Je me suis dit que ça allait durer 70 jours, mais les 10 derniers jours, tu es sur la remontée. Tu passes le Horn, il ne te reste plus que 10/15 jours, donc finalement, ça va assez vite ! Si tu découpes le parcours par tronçons, c’est le pot au noir en sept jours, l’Indien en 10, etc... Finalement, je pense que ça va être rythmé et pas si long que ça. C’est l’idée que je m’en fais.

Comment vas-tu aborder le début de course, tu as déjà ta stratégie bien en tête ?

Oui bien sûr, c’est une question que je me pose depuis longtemps, qui a évolué. J’ai une stratégie oui, mais je ne peux pas la dévoiler maintenant !

Dors-tu bien ?

Oui, très bien ! J’ai demandé à mon sponsor quel était son secret en tant qu’homme d’affaires. Il m'a dit que, pour lui le secret, c’est de bien dormir.
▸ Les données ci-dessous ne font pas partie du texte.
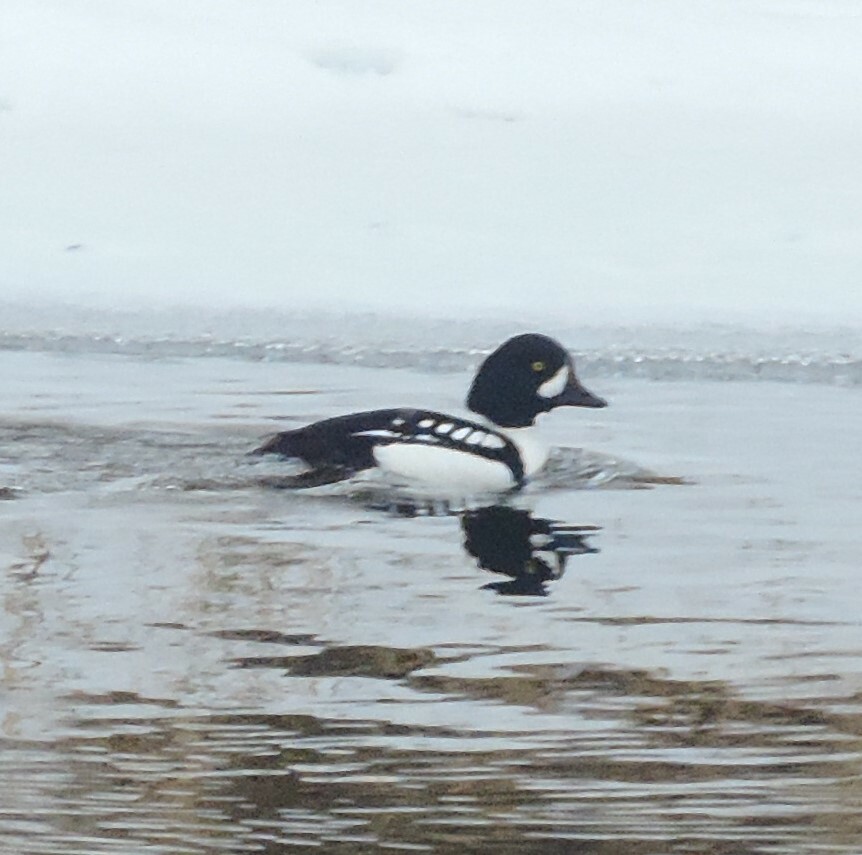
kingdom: Animalia
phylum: Chordata
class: Aves
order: Anseriformes
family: Anatidae
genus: Bucephala
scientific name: Bucephala islandica
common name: Barrow's goldeneye
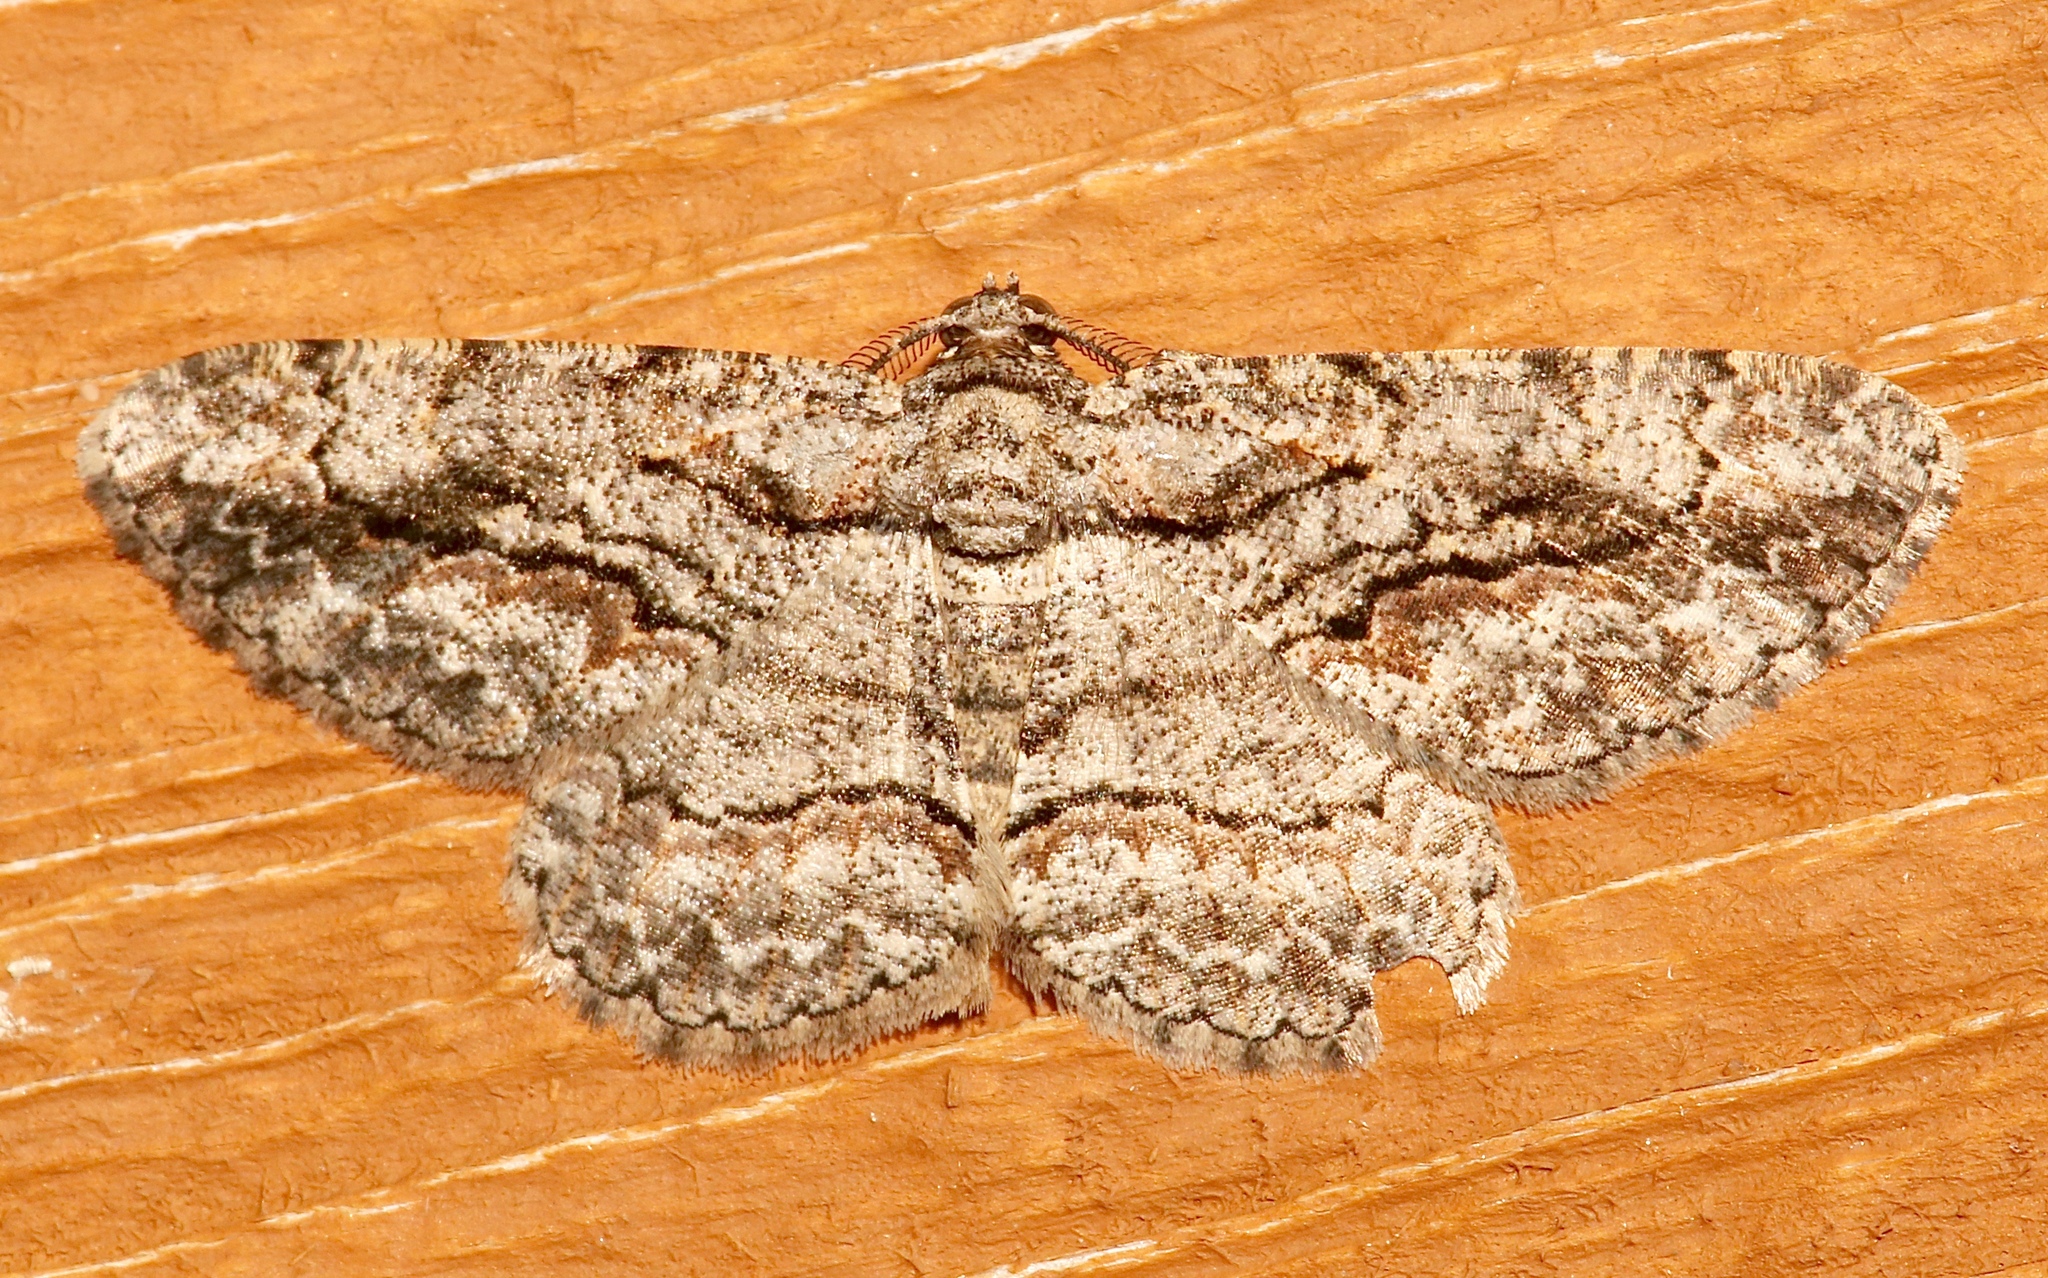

Je fais des nuits entre 8 et 9 heures, plus des siestes l’après-midi. J’ai pas mal travaillé sur le sommeil, et aujourd’hui on sait que partir avec des batteries pleines, voire plus, ça permet de pouvoir tirer un peu sur la machine et d’en avoir un peu sous le pied.

Tu as l’air très serein. As-tu travaillé sur l’aspect mental ?

Oui, beaucoup. C’est un point essentiel dans la compétition. Ça fait plusieurs années que c’est un domaine qui m’intéresse. C’est beaucoup axé sur la respiration, ça devrait être enseigné à l’école ! La respiration ventrale permet vraiment de s’apaiser. C’est très efficace pour qui sait l’utiliser. J’en use beaucoup !

Embarques-tu des produits L’Occitane en Provence ?

Oui, le bateau est truffé de produits L’Occitane ! J’utilise principalement la crème pour les mains au beurre de karité qui est le produit phare de la marque. J’ai le gel douche, quelques petits produits comme ça.

Si tu avais une baguette magique pour exaucer un vœu là, maintenant ?
Avoir beaucoup de public et que le Covid soit derrière nous ".